[[ Extract to read open ]]

The UN Security Council was due to meet later for talks on salvaging the truce -- which collapsed on Monday after only a week -- but the mood was likely to be tense after the United States said it held Russia responsible for a deadly air strike on an aid convoy.

US Secretary of State John Kerry and Russian Foreign Minister Sergei Lavrov are both to address the council, ahead of more talks expected later this week.

Russia and the United States co-sponsored the ceasefire plan, with Kerry warning it could be the "last chance" to try to end Syria's civil war, which has killed more than 300,000 people in five years.
 

In Aleppo, a key battleground in the conflict, bombardment pummelled opposition-held districts and the city's outskirts into this morning.

The Syrian Observatory for Human Rights monitoring group said dozens of raids hit the city's east overnight, as regime troops advanced on rebels in Aleppo's southwestern outskirts.

It was a sleepless night for many Aleppo residents, AFP's correspondent in the city said, with the bombardment continuing until rain broke out over the city at dawn.

[[ Extract to read closed ]]
[[ Extracted information open ]]

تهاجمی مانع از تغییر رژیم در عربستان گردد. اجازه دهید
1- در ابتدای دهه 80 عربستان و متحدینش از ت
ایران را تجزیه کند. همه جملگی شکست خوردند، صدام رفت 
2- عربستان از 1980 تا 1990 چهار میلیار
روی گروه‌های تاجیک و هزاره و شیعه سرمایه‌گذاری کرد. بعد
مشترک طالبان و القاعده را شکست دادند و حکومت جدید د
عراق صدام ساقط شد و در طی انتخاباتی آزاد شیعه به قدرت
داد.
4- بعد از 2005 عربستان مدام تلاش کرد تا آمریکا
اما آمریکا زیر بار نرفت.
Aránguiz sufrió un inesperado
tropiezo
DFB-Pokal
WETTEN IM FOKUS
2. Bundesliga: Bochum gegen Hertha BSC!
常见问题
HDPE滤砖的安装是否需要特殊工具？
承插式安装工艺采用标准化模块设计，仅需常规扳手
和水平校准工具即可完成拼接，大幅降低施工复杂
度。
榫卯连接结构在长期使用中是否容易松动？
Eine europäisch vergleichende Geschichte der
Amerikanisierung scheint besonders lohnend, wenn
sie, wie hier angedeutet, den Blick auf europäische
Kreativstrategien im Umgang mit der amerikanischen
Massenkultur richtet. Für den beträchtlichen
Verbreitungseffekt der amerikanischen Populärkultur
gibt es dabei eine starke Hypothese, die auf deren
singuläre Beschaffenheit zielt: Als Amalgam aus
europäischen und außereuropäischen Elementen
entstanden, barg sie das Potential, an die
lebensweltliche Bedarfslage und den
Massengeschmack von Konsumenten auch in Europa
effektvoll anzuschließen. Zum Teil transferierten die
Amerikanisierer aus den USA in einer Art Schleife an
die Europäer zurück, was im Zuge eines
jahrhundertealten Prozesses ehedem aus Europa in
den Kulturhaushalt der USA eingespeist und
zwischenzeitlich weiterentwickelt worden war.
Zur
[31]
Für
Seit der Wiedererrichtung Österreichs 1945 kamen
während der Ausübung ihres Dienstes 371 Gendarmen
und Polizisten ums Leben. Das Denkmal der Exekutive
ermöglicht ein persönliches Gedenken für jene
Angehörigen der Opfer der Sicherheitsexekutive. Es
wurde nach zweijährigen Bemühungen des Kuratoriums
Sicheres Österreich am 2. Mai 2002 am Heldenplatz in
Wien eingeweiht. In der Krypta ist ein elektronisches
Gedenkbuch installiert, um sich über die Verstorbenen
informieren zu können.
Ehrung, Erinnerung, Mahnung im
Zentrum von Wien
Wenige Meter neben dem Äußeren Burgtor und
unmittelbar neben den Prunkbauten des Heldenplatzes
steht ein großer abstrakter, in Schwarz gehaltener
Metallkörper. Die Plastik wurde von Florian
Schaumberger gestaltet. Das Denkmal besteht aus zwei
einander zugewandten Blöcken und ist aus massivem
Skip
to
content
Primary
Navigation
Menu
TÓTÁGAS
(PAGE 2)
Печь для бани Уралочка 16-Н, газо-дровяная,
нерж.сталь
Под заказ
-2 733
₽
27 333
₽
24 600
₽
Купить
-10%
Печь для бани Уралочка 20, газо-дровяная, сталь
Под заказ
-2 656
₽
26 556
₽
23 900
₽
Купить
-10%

[[ Extracted information closed ]]

What you will do
Copy out the entire text about the collapsed Syria truce and the Aleppo bombardment word for word. The data has no connection to the text.

Written reply
The UN Security Council was due to meet later for talks on salvaging the truce -- which collapsed on Monday after only a week -- but the mood was likely to be tense after the United States said it held Russia responsible for a deadly air strike on an aid convoy.

US Secretary of State John Kerry and Russian Foreign Minister Sergei Lavrov are both to address the council, ahead of more talks expected later this week.

Russia and the United States co-sponsored the ceasefire plan, with Kerry warning it could be the "last chance" to try to end Syria's civil war, which has killed more than 300,000 people in five years.
 

In Aleppo, a key battleground in the conflict, bombardment pummelled opposition-held districts and the city's outskirts into this morning.

The Syrian Observatory for Human Rights monitoring group said dozens of raids hit the city's east overnight, as regime troops advanced on rebels in Aleppo's southwestern outskirts.

It was a sleepless night for many Aleppo residents, AFP's correspondent in the city said, with the bombardment continuing until rain broke out over the city at dawn.